After spending time with George, it is not hard to come under his spell of thoughtful and low key but dedicated passion. After talking to George and seeing his vision for doing something innovative that could be a model for other cities and even countries to provide that initial rung of getting people off the streets and into housing and services it was not hard to become a believer.
I knew given budget constraints and the long runway needed to get this project financed and off the ground I knew it had to be some sort of publicly owned property and better if it was some sort of orphan site that had the right zoning. It was kind of weird happenstance but puzzles I like to tackle as I knew many of Prosper Portland’s (formerly PDC) properties that they had accumulated for years but really had not reasonable appeal into the private sector were open for ideas.
With lots of changes and getting heat from their board a few years ago and the public to size down their real estate, and a new name (Prosper Portland) they were looking for buyers for many parcels. I knew of such a neglected parcel In the Kenton neighborhood at the base of the hill down into the industrial areas along Columbia Blvd. It was the consummate orphan site and had the right zoning and just seemed toed to fit George’s vision. A visit to the site and follow up conversations with Prosper Portland gain quick momentum and it was hard to say no to George and TPI’s plan and noble crusade to really do something unique and impactful.
That was 3 years ago as it took dozens of meetings with their visionary architects at Holst, outside financing wizards to put the complicated dollars together as well as negotiations with an adjacent property owner to acquire a parcel to “round out” the site and of course getting through Prosper Portland’s obstacle course. It helped that Meyer Trust came up with a big grant to get the project going.
Now three years later it has been awesome to watch the metamorphosis of this project from concept into something that now is going to happen with them recently closing on the property and starting construction later this year. The project called LISAH (Low Income Single Adult Housing) is a dignified co-housing model designed to accommodate an optimum number of people to share community space and support. The modular system can be configured for the formerly homeless, workforce or student housing or house inter-generational families…let’s just say it is very FLEXIBLE. Phase 1 consists of four buildings containing 42 units oriented around an outdoor space.

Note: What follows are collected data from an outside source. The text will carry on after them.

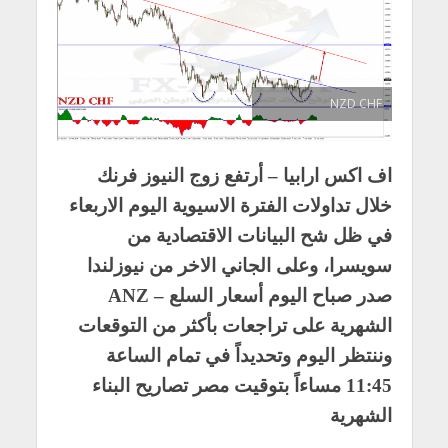
NZD CHF
اف اكس ارابيا – أرتفع زوج النيوز فرنك
خلال تداولات الفترة الاسيوية اليوم الاربعاء
في ظل شح البيانات الاقتصادية من
سويسرا، وعلى الجاني الاخر من نيوزلندا
صدر صباح اليوم أسعار السلع – ANZ
الشهرية على تراجعات بأكثر من التوقعات
وننتظر اليوم وتحديداً في تمام الساعة
11:45 مساءاً بتوقيت مصر تصاريح البناء
الشهرية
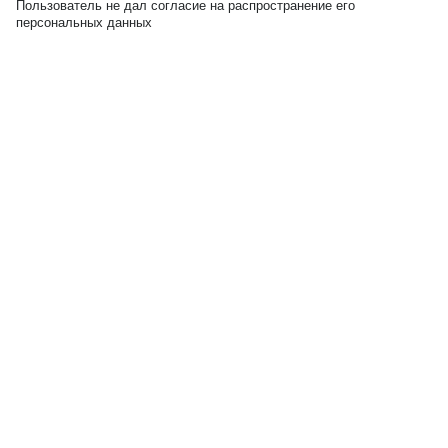
Пользователь не дал согласие на распространение его
персональных данных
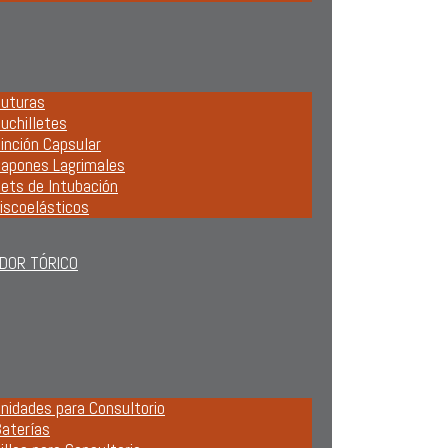
uturas
uchilletes
inción Capsular
apones Lagrimales
ets de Intubación
iscoelásticos
DOR TÓRICO
nidades para Consultorio
aterías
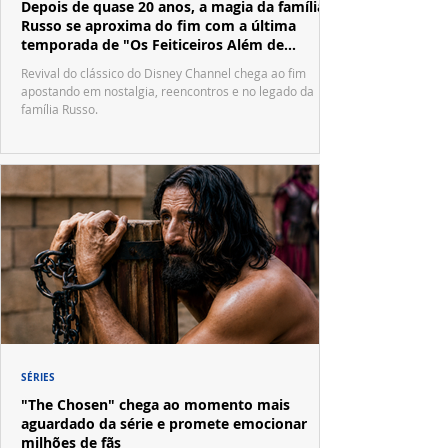
Depois de quase 20 anos, a magia da família
Russo se aproxima do fim com a última
temporada de "Os Feiticeiros Além de
Waverly Place"
Revival do clássico do Disney Channel chega ao fim
apostando em nostalgia, reencontros e no legado da
família Russo.
SÉRIES
"The Chosen" chega ao momento mais
aguardado da série e promete emocionar
milhões de fãs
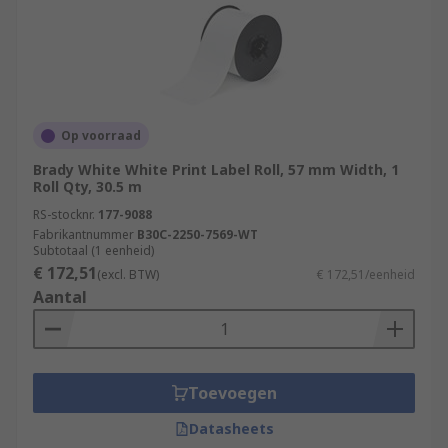
Op voorraad
Brady White White Print Label Roll, 57 mm Width, 1
Roll Qty, 30.5 m
RS-stocknr.
177-9088
Fabrikantnummer
B30C-2250-7569-WT
Subtotaal (1 eenheid)
€ 172,51
(excl. BTW)
€ 172,51/eenheid
Aantal
Toevoegen
Datasheets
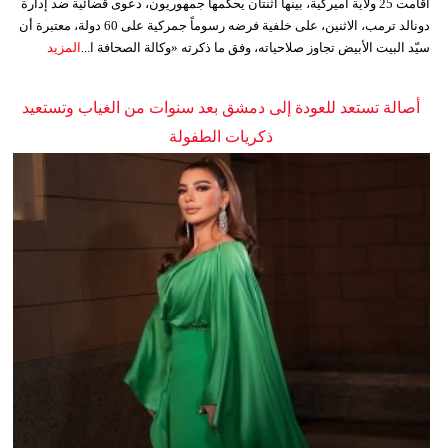
أقامت 25 ولاية أميركية، بينها اثنتان يحكمها جمهوريون، دعوى قضائية ضد إدارة
دونالد ترمب، الاثنين، على خلفية فرضه رسوماً جمركية على 60 دولة، معتبرة أن
سيّد البيت الأبيض تجاوز صلاحياته، وفق ما ذكرته «وكالة الصحافة ا...
المزيد
أصالة تستعد للعودة إلى دمشق بعد سنوات من الغياب وتستعيد
ذكريات الطفولة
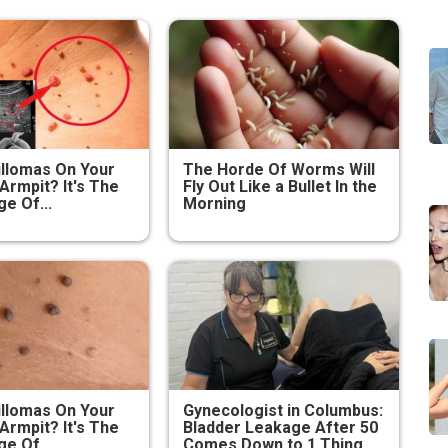
illomas On Your
The Horde Of Worms Will
Armpit? It's The
Fly Out Like a Bullet In the
ge Of...
Morning
illomas On Your
Gynecologist in Columbus:
Armpit? It's The
Bladder Leakage After 50
ge Of...
Comes Down to 1 Thing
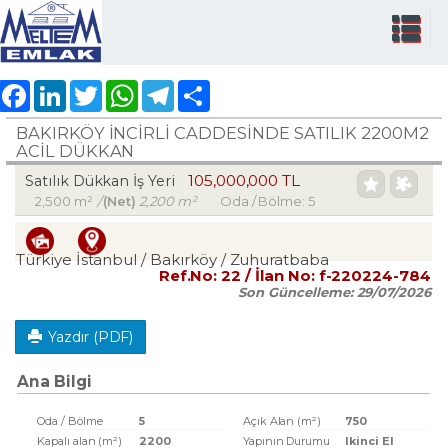
Facebook
LinkedIn
Twitter
WhatsApp
Telegram
Share
BAKIRKÖY İNCİRLİ CADDESINDE SATILIK 2200M2
ACİL DÜKKAN
105,000,000 TL
Satılık Dükkan İş Yeri
2,500 m²
/
(Net)
2,200 m²
Oda / Bölme: 5
Türkiye İstanbul / Bakırköy
/ Zuhuratbaba
Ref.No:
22
/ İlan No:
f-220224-784
Son Güncelleme:
29/07/2026
Yazdır (PDF)
Ana Bilgi
Oda / Bölme
5
Açık Alan (m²)
750
Kapalı alan (m²)
2200
Yapının Durumu
Ikinci El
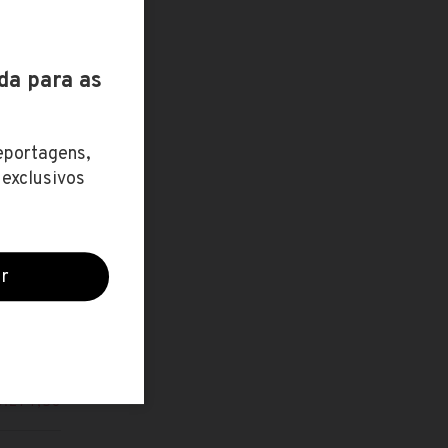
ZO / R$
19 abr
2.851,40
2 jul
2.004,23
12 maio
2.557.74
3 jul
até R$
0.274,56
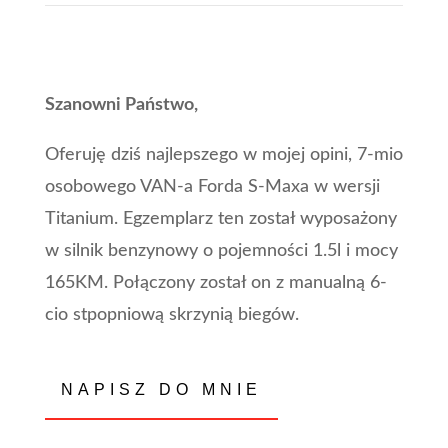
Szanowni Państwo,
Oferuję dziś najlepszego w mojej opini, 7-mio
osobowego VAN-a Forda S-Maxa w wersji
Titanium. Egzemplarz ten został wyposażony
w silnik benzynowy o pojemności 1.5l i mocy
165KM. Połączony został on z manualną 6-
cio stpopniową skrzynią biegów.
NAPISZ DO MNIE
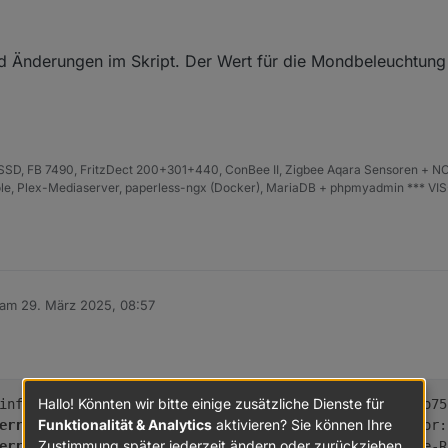
d Änderungen im Skript. Der Wert für die Mondbeleuchtung 
D, FB 7490, FritzDect 200+301+440, ConBee II, Zigbee Aqara Sensoren + NO
iHole, Plex-Mediaserver, paperless-ngx (Docker), MariaDB + phpmyadmin *** VI
 am
29. März 2025, 08:57
editiert von
Hallo! Könnten wir bitte einige zusätzliche Dienste für
Funktionalität & Analytics
aktivieren? Sie können Ihre
error
	script.js.Wetter.Mondphase-Ro75: ReferenceError
Zustimmung später jederzeit ändern oder zurückziehen.
error
	at MondBeleuchtung (script.js.Wetter.Mondphase-R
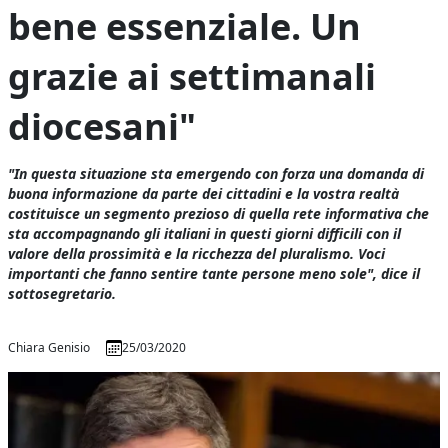
bene essenziale. Un
grazie ai settimanali
diocesani"
"In questa situazione sta emergendo con forza una domanda di
buona informazione da parte dei cittadini e la vostra realtà
costituisce un segmento prezioso di quella rete informativa che
sta accompagnando gli italiani in questi giorni difficili con il
valore della prossimità e la ricchezza del pluralismo. Voci
importanti che fanno sentire tante persone meno sole", dice il
sottosegretario.
Chiara Genisio
25/03/2020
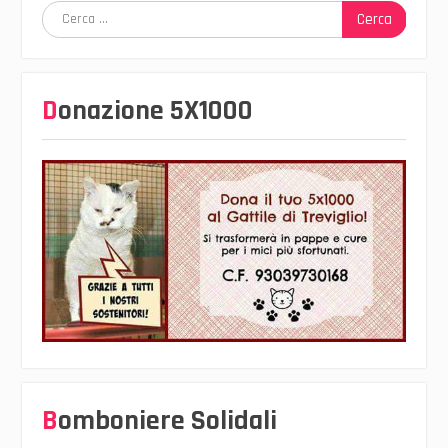
Ricerca
per:
Donazione 5X1000
Bomboniere Solidali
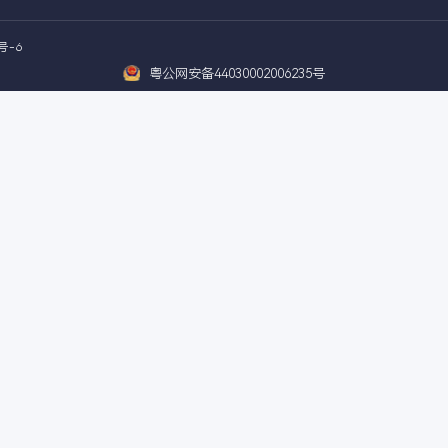
测试表征
积分商城
模拟计算
预存有礼
华算学院
活动列表
东
2020078624号-6
粤公网安备440300020062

There will be 35 220 sf studio units, a large community room, laundry facilities and support and administrative services. The cool thing is that each of the buildings will be modular and constructed off-site and then put together like a jigsaw puzzle on-site.
This cutting edge project with efficient construction techniques, prefabricated elements, a maximized efficiency of space, an aesthetic typology can make LISAH’s model easily adaptable to other sites and locales across Oregon from urban neighborhoods, the Coast to east of the Cascades and all faster and less expensively (fingers crossed) than other types of traditional construction methods. Long Live LISAH AND LET IT SPREAD!
“I have worked with Todd for over 2 years for our agency’s search for properties for an innovative idea for a shelter and permanent housing project. I have been particularly impressed by Todd’s consistent level of attention and responsiveness. He also been extremely generous, with much of his support coming in the form of donated time and advice. I have appreciated his ability to quickly grasp our needs, identify possible options, help us assess the suitability of these options and use his substantial network to connect us to relevant property owners. Todd has proven to be an excellent source of advice and guidance in a very lengthy and complicated process. Finally, I would just add that Todd’s frank and humorous manner makes him fun to work with”George Devendorf/ Director of Transitions Projects.